Plus une école en France n'ignore aujourd'hui ce qu'est le Printemps des Poètes. Auquel, à notre connaissance, la plupart des établissements s'efforcent de participer. A la hauteur de leurs ambitions, certes. A la mesure de leurs moyens.

Tout le monde ne sait peut-être pas encore cependant que l'Association que dirige Jean-Pierre Siméon et dont l'action déborde largement le cadre de cette manifestation annuelle vient de perdre en deux ans la majeure partie de la subvention que lui accordait jusque là le Ministère de l'Education Nationale. L'obligeant à se séparer de 2 de ses salariés.

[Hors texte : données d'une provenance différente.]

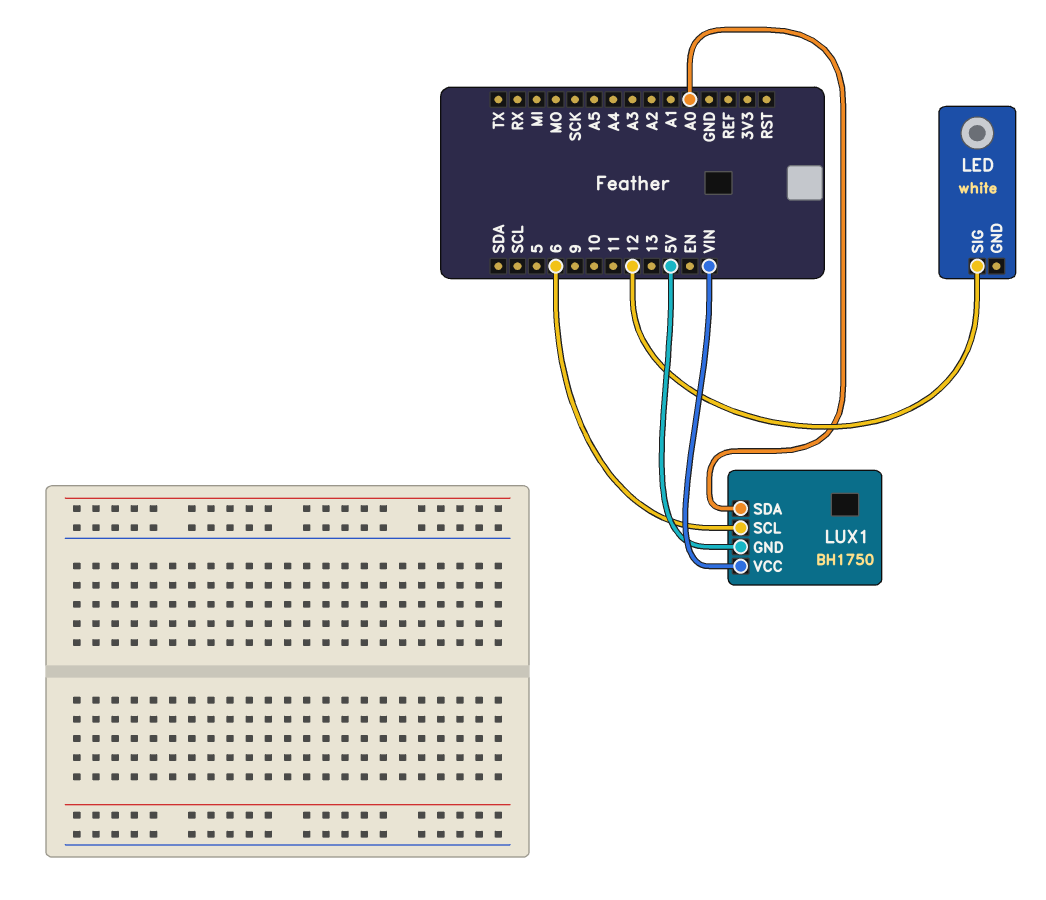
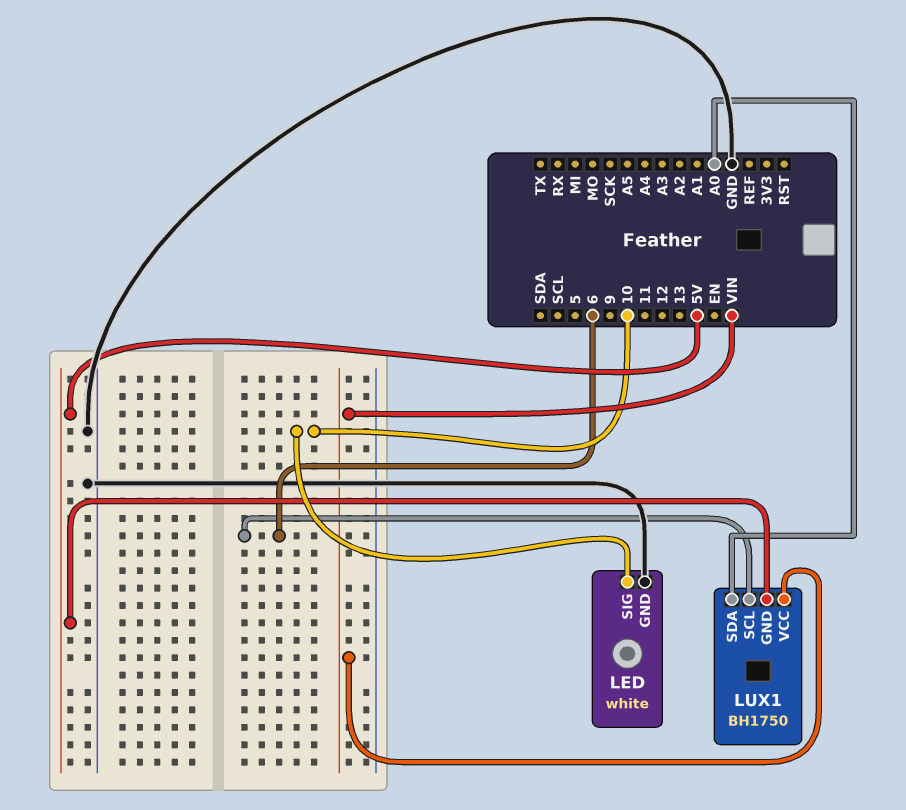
LED pin GND: none -> GND
LED pin SIG: 12 -> 10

Sur les cinq existant.

Nous ne sommes pas au Ministère et reconnaissons aisément que cela ne doit pas être drôle tous les jours de gérer cette immense et paralysante machine dont tous les mécanismes aujourd'hui auraient bien besoin, si l'on en croit les rapports nationaux et internationaux, d'une révision complète.

Toutefois lorsque l'on voit comment, avec quelle "rage de la transmission", en l'espace d'une seule après-midi, Jean-Pierre Siméon, invité à témoigner de l'importance de la poésie dans le monde actuel, parvient, devant des élèves de Terminales de Calais, à redonner sens à un genre que les exercices scolaires ont passablement affadi, pour ne pas dire rendu quelquefois rebutant, on ne peut manquer de se désoler de voir notre Ministère décourager par son attitude la mission que l'équipe du Printemps des Poètes s'est donnée. Et qu'elle accomplit si bien.

Insistant brillamment sur le fait que si la poésie peut être, d'un point de vue littéraire, l'objet d'un savoir scolaire transmissible, elle n'est pas que cela mais représente avant tout, pour reprendre les termes du poète Georges Perros, une manière d'être, d'habiter et de s'habiter soi-même, Jean-Pierre Siméon a fait comprendre à chacun que la fonction première de l'école n'est pas seulement d'apporter des connaissances mais d'en communiquer le désir, d'en transmettre le sens. Dans un esprit d'ouverture, de curiosité, d'invention. De partage aussi. Bref, tout ce dont notre cher et vieux pays, un peu raide, a besoin pour faire face, aujourd'hui, aux défis de demain.

Il nous aura suffi d'entendre les réactions enthousiastes des élèves à l'issue de la rencontre et leur désir de voir renouveler ce type d'intervention, pour comprendre combien il est urgent que le Ministère de l'Education Nationale, dont nous ne voulons pas désespérer, revoie certaines de ses priorités.